(DATA TO EXAMINE begins)
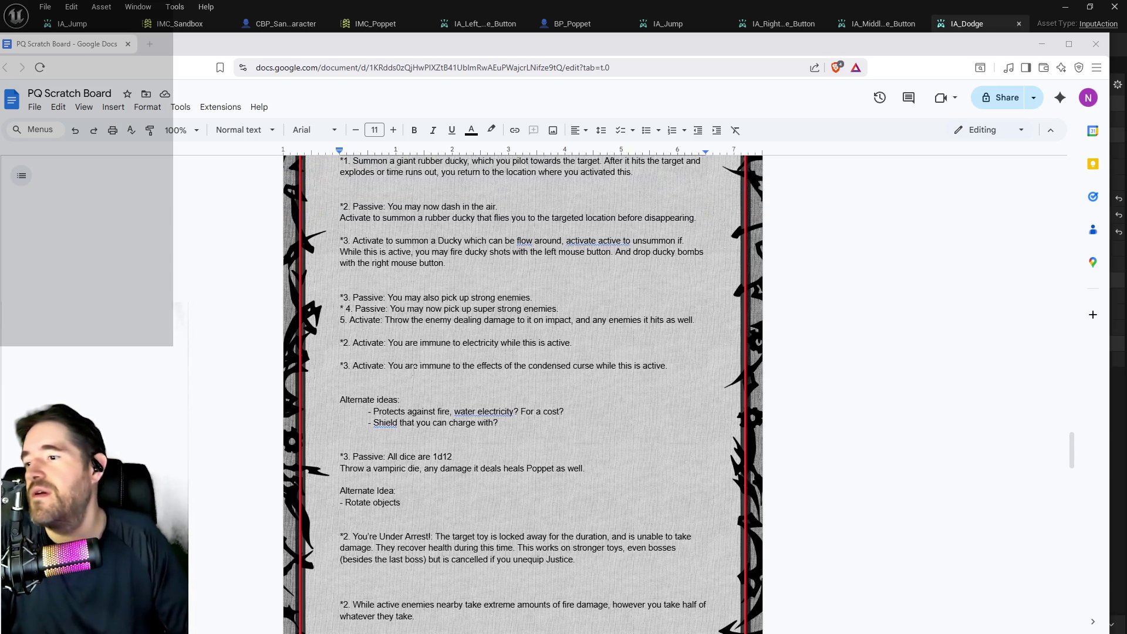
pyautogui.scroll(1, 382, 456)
(DATA TO EXAMINE ends)
(DATA TO EXAMINE begins)
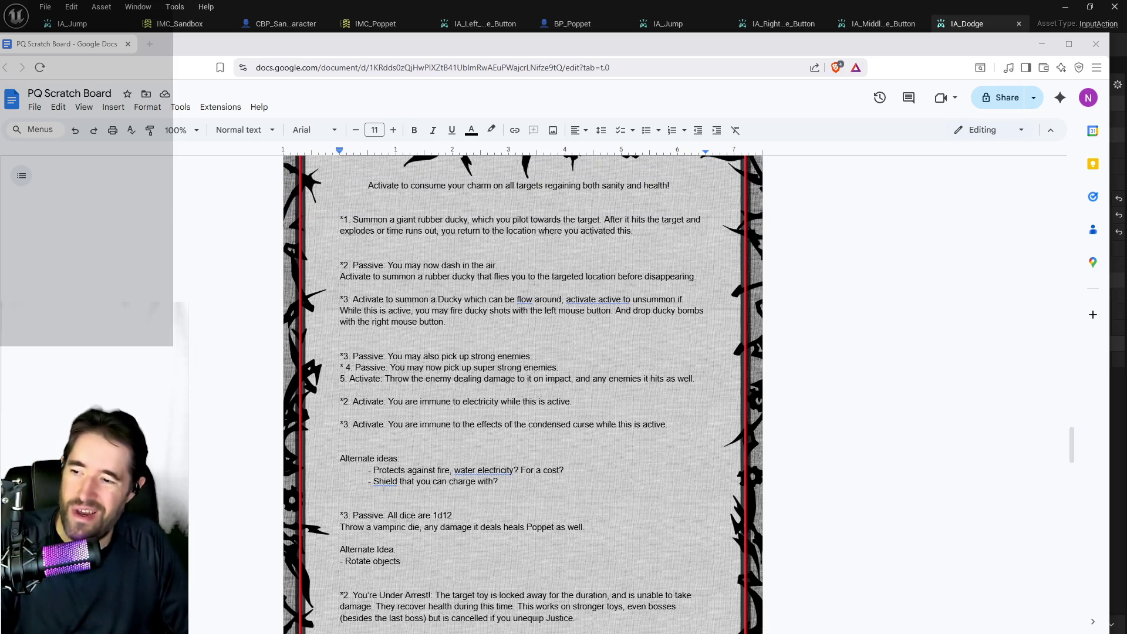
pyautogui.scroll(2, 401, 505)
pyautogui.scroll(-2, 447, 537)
(DATA TO EXAMINE ends)
Please give back exactly the lines of the listing above that run from the one containing "pyautogui.scroll(2, 401, 505)" through the one containing "pyautogui.scroll(-2, 447, 537)", and only those.

**OUTPUT OF THE TASK**:
pyautogui.scroll(2, 401, 505)
pyautogui.scroll(-2, 447, 537)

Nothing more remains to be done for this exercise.